Our guide told us that a lot of the local students used to come here to touch the head of the turtles for good luck before their examinations. That is no longer allowed to avoid damages to the stones.
In the fourth courtyard, you will find the House of Ceremonies “Bai Duong” and the Dai Thanh Sanctuary – where Confucius and his closest disciples are worshipped. The fifth courtyard is where the classrooms and dormitories are located.
The Opera House was built in 1911. It is a typical French colonial architectural and said to be a small scale replica of the Palais Garnier, Paris’s older opera house.
Simply beautiful. And it really stands out – especially being on its own on a busy junction. I didn’t manage to see any shows here. But if you are interested – check out Lune Production to find out what’s on.
We took a cyclo tour in the afternoon around the Old Quarter.
The Old Quarter gives you a glimpse of the real Hanoi. The history of Hanoi goes back over 2,000 years – and here in the Old Quarter, it is said that the ambience gives one insight into the past and present.
The Old Quarter was originally arranged with each street selling one category of goods. The street names used to reflect the goods sold. Most of the streets start with “Hang” which means merchandise or shop. Along the Hang Ma (“Ma” refers to paper”) for example, you can find paper decorations, such as paper flowers and lanterns and paper offerings. This area is often called the 36 Pho or 36 Old Streets. This is believed to have originated from the 15th century when there may have been 36 guilds. Today – a few of the streets still retain their ancient trades such as Hang Ma.
You will probably observe some of the street vendors carrying their wares on trays/baskets hanged to long wooden poles balanced on their shoulders. Not sure whether I described that correctly, but the picture speaks for itself. See below. Those things looked seriously heavy, especially for the young girl in the picture. These hard-working folks sell everything from fruits and vegetables to ready to eat hot meals.
Here you can also see the tube houses – houses back then were built long and narrow – the front of the house was where goods were produced/sold, followed by a small open courtyard and living space at the rear. I read somewhere that the reason for the narrow houses is because shops were taxed by the width of the frontage of the market – not sure whether that’s true.

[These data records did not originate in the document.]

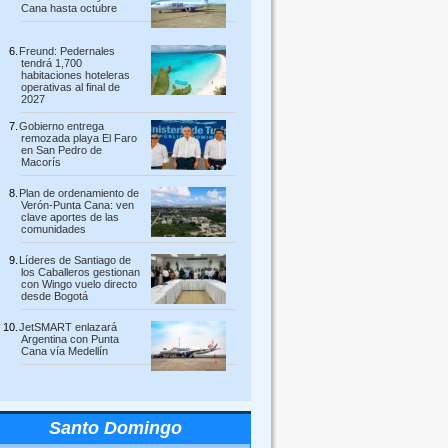
Cana hasta octubre
Freund: Pedernales
tendrá 1,700
habitaciones hoteleras
operativas al final de
2027
Gobierno entrega
remozada playa El Faro
en San Pedro de
Macorís
Plan de ordenamiento de
Verón-Punta Cana: ven
clave aportes de las
comunidades
Líderes de Santiago de
los Caballeros gestionan
con Wingo vuelo directo
desde Bogotá
JetSMART enlazará
Argentina con Punta
Cana vía Medellín
Santo Domingo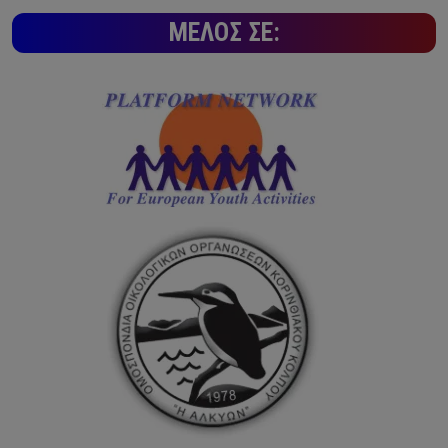
ΜΈΛΟΣ ΣΕ: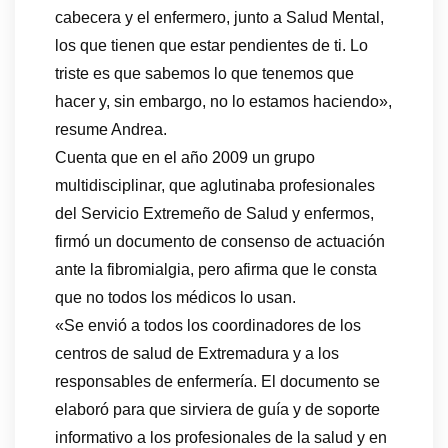
cabecera y el enfermero, junto a Salud Mental,
los que tienen que estar pendientes de ti. Lo
triste es que sabemos lo que tenemos que
hacer y, sin embargo, no lo estamos haciendo»,
resume Andrea.
Cuenta que en el año 2009 un grupo
multidisciplinar, que aglutinaba profesionales
del Servicio Extremeño de Salud y enfermos,
firmó un documento de consenso de actuación
ante la fibromialgia, pero afirma que le consta
que no todos los médicos lo usan.
«Se envió a todos los coordinadores de los
centros de salud de Extremadura y a los
responsables de enfermería. El documento se
elaboró para que sirviera de guía y de soporte
informativo a los profesionales de la salud y en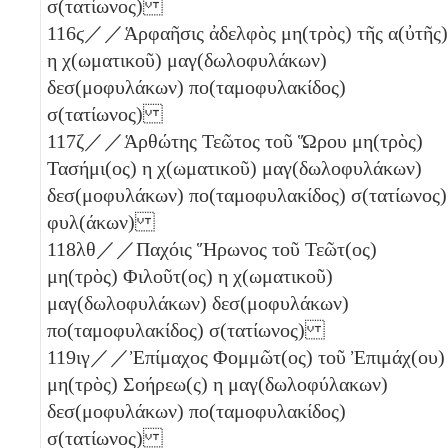
σ(τατίωνος)
116
ϛ
／／Ἁρφαῆσις ἀδελφὸς μη(τρὸς) τῆς α(ὐτῆς)
η
χ(ωματικοῦ) μαγ(δωλοφυλάκων)
δεσ(μοφυλάκων) πο(ταμοφυλακίδος)
σ(τατίωνος)
117
ζ
／／Ἁρθώτης Τεῶτος τοῦ Ὥρου μη(τρὸς)
Τασήμι(ος)
η
χ(ωματικοῦ) μαγ(δωλοφυλάκων)
δεσ(μοφυλάκων) πο(ταμοφυλακίδος) σ(τατίωνος)
φυλ(άκων)
118
λθ
／／Παχόις Ἥρωνος τοῦ Τεῶτ(ος)
μη(τρὸς) Φιλοῦτ(ος)
η
χ(ωματικοῦ)
μαγ(δωλοφυλάκων) δεσ(μοφυλάκων)
πο(ταμοφυλακίδος) σ(τατίωνος)
119
ιγ
／／Ἐπίμαχος Φομμῶτ(ος) τοῦ Ἐπιμάχ(ου)
μη(τρὸς) Σοήρεω(ς)
η
μαγ(δωλοφύλακων)
δεσ(μοφυλάκων) πο(ταμοφυλακίδος)
σ(τατίωνος)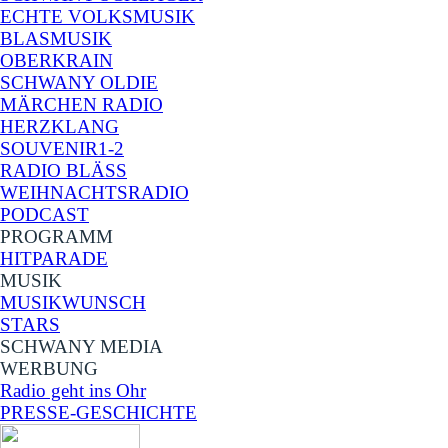
ECHTE VOLKSMUSIK
BLASMUSIK
OBERKRAIN
SCHWANY OLDIE
MÄRCHEN RADIO
HERZKLANG
SOUVENIR1-2
RADIO BLÄSS
WEIHNACHTSRADIO
PODCAST
PROGRAMM
HITPARADE
MUSIK
▼
MUSIKWUNSCH
STARS
SCHWANY MEDIA
▼
WERBUNG
▼
Radio geht ins Ohr
PRESSE-GESCHICHTE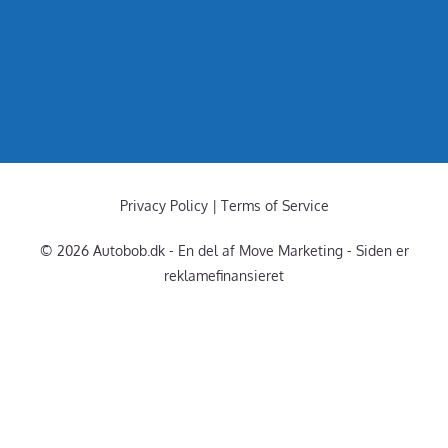
Privacy Policy | Terms of Service
© 2026 Autobob.dk - En del af Move Marketing - Siden er
reklamefinansieret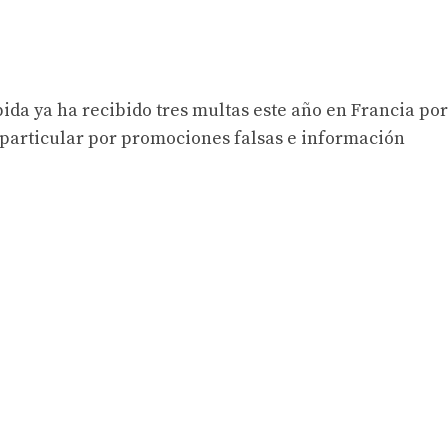
pida ya ha recibido tres multas este año en Francia por
n particular por promociones falsas e información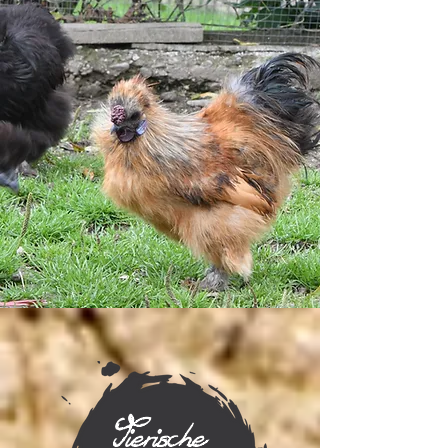
Tierische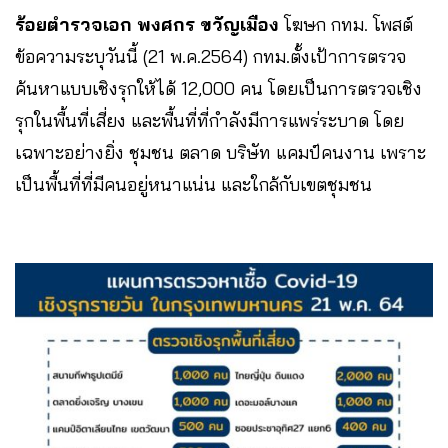
ร้อยตำรวจเอก พงศกร ขวัญเมือง
โฆษก กทม. โพสต์
ข้อความระบุวันนี้ (21 พ.ค.2564) กทม.ตั้งเป้าการตรวจ
ค้นหาแบบเชิงรุกให้ได้ 12,000 คน โดยเป็นการตรวจเชิง
รุกในพื้นที่เสี่ยง และพื้นที่ที่กำลังมีการแพร่ระบาด โดย
เฉพาะอย่างยิ่ง ชุมชน ตลาด บริษัท แคมป์คนงาน เพราะ
เป็นพื้นที่ที่มีคนอยู่หนาแน่น และใกล้กับเขตชุมชน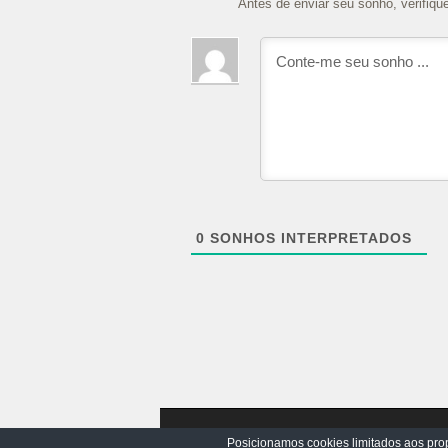
Antes de enviar seu sonho, verifiqu
0
SONHOS INTERPRETADOS
Posicionamos cookies limitados aos prop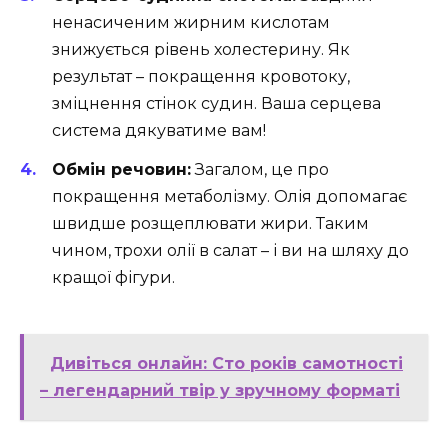
ненасиченим жирним кислотам
знижується рівень холестерину. Як
результат – покращення кровотоку,
зміцнення стінок судин. Ваша серцева
система дякуватиме вам!
Обмін речовин:
Загалом, це про
покращення метаболізму. Олія допомагає
швидше розщеплювати жири. Таким
чином, трохи олії в салат – і ви на шляху до
кращої фігури.
Дивіться онлайн: Сто років самотності
– легендарний твір у зручному форматі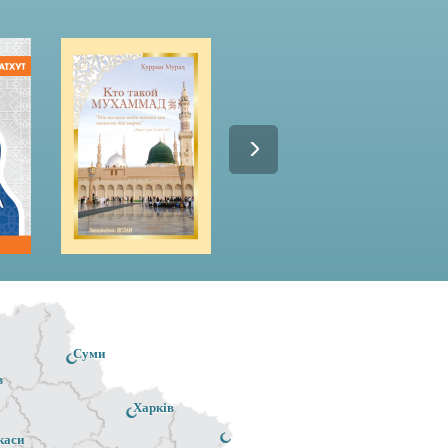
Суми
в
Харків
каси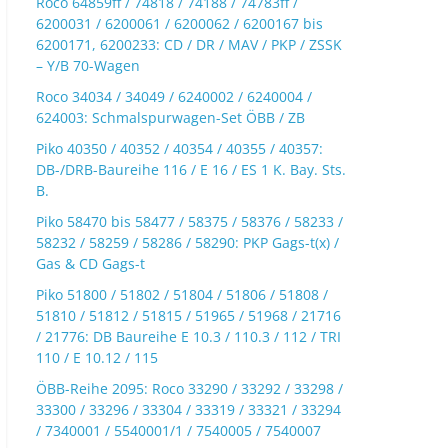
Roco 64859ff / 74818 / 74188 / 74783ff /
6200031 / 6200061 / 6200062 / 6200167 bis
6200171, 6200233: CD / DR / MAV / PKP / ZSSK
– Y/B 70-Wagen
Roco 34034 / 34049 / 6240002 / 6240004 /
624003: Schmalspurwagen-Set ÖBB / ZB
Piko 40350 / 40352 / 40354 / 40355 / 40357:
DB-/DRB-Baureihe 116 / E 16 / ES 1 K. Bay. Sts.
B.
Piko 58470 bis 58477 / 58375 / 58376 / 58233 /
58232 / 58259 / 58286 / 58290: PKP Gags-t(x) /
Gas & CD Gags-t
Piko 51800 / 51802 / 51804 / 51806 / 51808 /
51810 / 51812 / 51815 / 51965 / 51968 / 21716
/ 21776: DB Baureihe E 10.3 / 110.3 / 112 / TRI
110 / E 10.12 / 115
ÖBB-Reihe 2095: Roco 33290 / 33292 / 33298 /
33300 / 33296 / 33304 / 33319 / 33321 / 33294
/ 7340001 / 5540001/1 / 7540005 / 7540007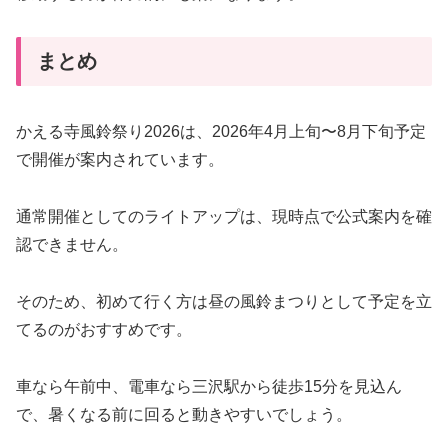
まとめ
かえる寺風鈴祭り2026は、2026年4月上旬〜8月下旬予定
で開催が案内されています。
通常開催としてのライトアップは、現時点で公式案内を確
認できません。
そのため、初めて行く方は昼の風鈴まつりとして予定を立
てるのがおすすめです。
車なら午前中、電車なら三沢駅から徒歩15分を見込ん
で、暑くなる前に回ると動きやすいでしょう。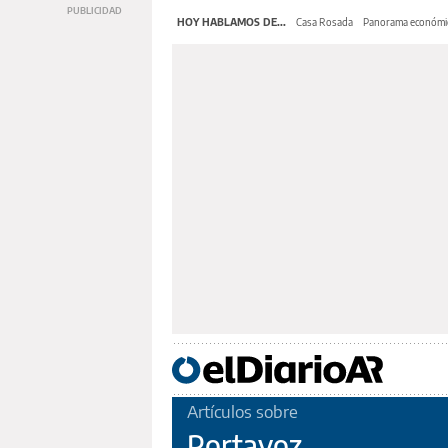
HOY HABLAMOS DE...
Casa Rosada
Panorama económi
Artículos sobre
Portavoz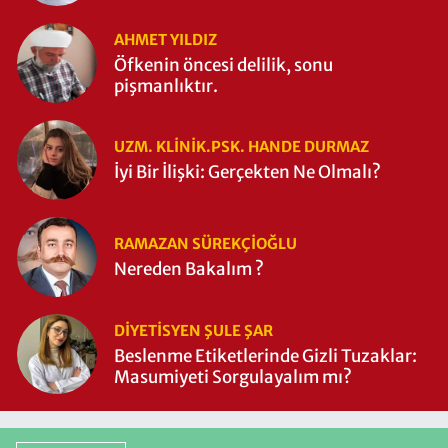
AHMET YILDIZ
Öfkenin öncesi delilik, sonu
pişmanlıktır.
UZM. KLINIK.PSK. HANDE DURMAZ
İyi Bir İlişki: Gerçekten Ne Olmalı?
RAMAZAN SÜREKÇIOĞLU
Nereden Bakalım ?
DIYETISYEN ŞULE ŞAR
Beslenme Etiketlerinde Gizli Tuzaklar:
Masumiyeti Sorgulayalım mı?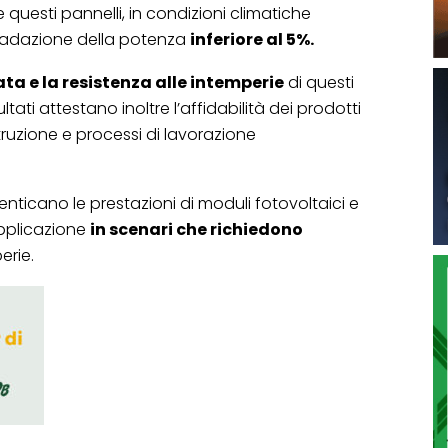
 questi pannelli, in condizioni climatiche
radazione della potenza
inferiore al 5%.
ata e la resistenza alle intemperie
di questi
sultati attestano inoltre l’affidabilità dei prodotti
ostruzione e processi di lavorazione
tenticano le prestazioni di moduli fotovoltaici e
applicazione
in scenari che richiedono
erie.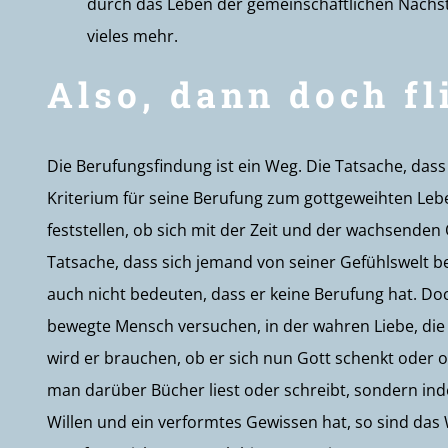
durch das Leben der gemeinschaftlichen Nächste
vieles mehr.
Also, dann doch fl
Die Berufungsfindung ist ein Weg. Die Tatsache, dass
Kriterium für seine Berufung zum gottgeweihten Lebe
feststellen, ob sich mit der Zeit und der wachsenden 
Tatsache, dass sich jemand von seiner Gefühlswelt be
auch nicht bedeuten, dass er keine Berufung hat. Do
bewegte Mensch versuchen, in der wahren Liebe, die 
wird er brauchen, ob er sich nun Gott schenkt oder o
man darüber Bücher liest oder schreibt, sondern i
Willen und ein verformtes Gewissen hat, so sind das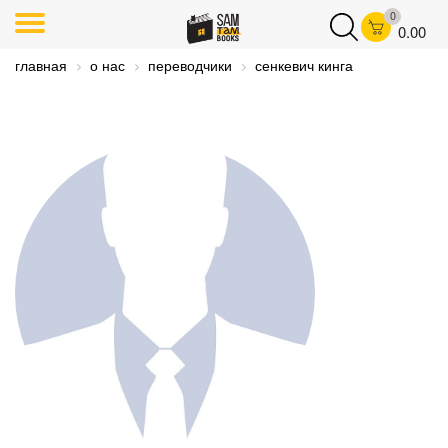
0
0.00
главная
о нас
переводчики
сенкевич кинга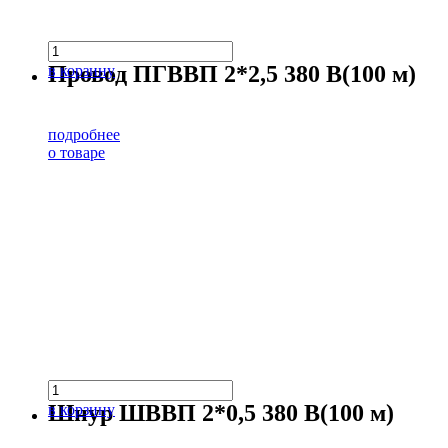
Провод ПГВВП 2*2,5 380 В(100 м)
в корзину
подробнее
о товаре
Шнур ШВВП 2*0,5 380 В(100 м)
в корзину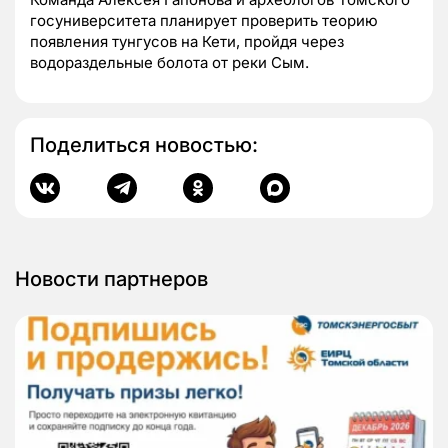
госуниверситета планирует проверить теорию
появления тунгусов на Кети, пройдя через
водораздельные болота от реки Сым.
Поделиться новостью:
Новости партнеров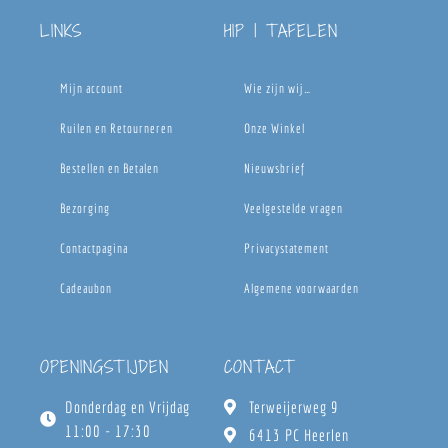
LINKS
HIP | TAFELEN
Mijn account
Wie zijn wij…
Ruilen en Retourneren
Onze Winkel
Bestellen en Betalen
Nieuwsbrief
Bezorging
Veelgestelde vragen
Contactpagina
Privacystatement
Cadeaubon
Algemene voorwaarden
OPENINGSTIJDEN
CONTACT
Donderdag en Vrijdag
Terweijerweg 9
11:00 - 17:30
6413 PC Heerlen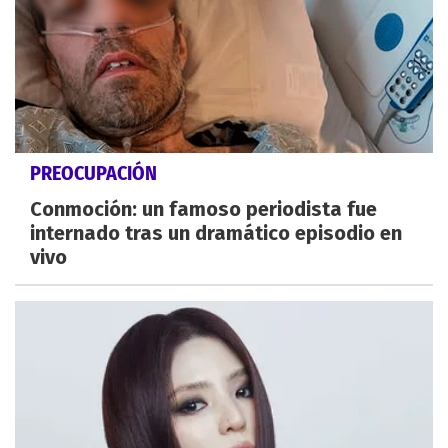
PREOCUPACIÓN
Conmoción: un famoso periodista fue
internado tras un dramático episodio en
vivo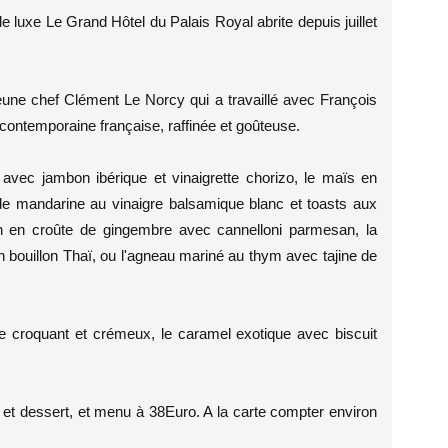
 de luxe Le Grand Hôtel du Palais Royal abrite depuis juillet
eune chef Clément Le Norcy qui a travaillé avec François
ontemporaine française, raffinée et goûteuse.
 avec jambon ibérique et vinaigrette chorizo, le maïs en
e mandarine au vinaigre balsamique blanc et toasts aux
on en croûte de gingembre avec cannelloni parmesan, la
n bouillon Thaï, ou l'agneau mariné au thym avec tajine de
ie croquant et crémeux, le caramel exotique avec biscuit
t et dessert, et menu à 38Euro. A la carte compter environ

I didn’t plan on doing much shopping on this trip – but I did browse around some of the art galleries and silk stores. There are a number of silk stores on Hang Bong (Cotton) and Hang Gai (Silk) streets. Too many in fact, I couldn’t make up my mind – in the end I didn’t get any (sigh)…Partly was because I wasn’t sure I was getting a good price – back home in Malaysia silk prices are quite reasonable too…
Too Short a Trip...
So, I was working in Hanoi and could only afford the weekend sightseeing. What I would have loved to also do is a day trip (at least to Halong Bay). Oh well – maybe next time. But I did enjoy spending time in the city – people here are friendly – from the people at the hotel to people you meet on the streets. Even colleagues at the office who I just met for the first time that week are great – they introduced me to some interesting food in Hanoi. Hanoi is a beautiful place to visit – highly recommended for all types of travellers.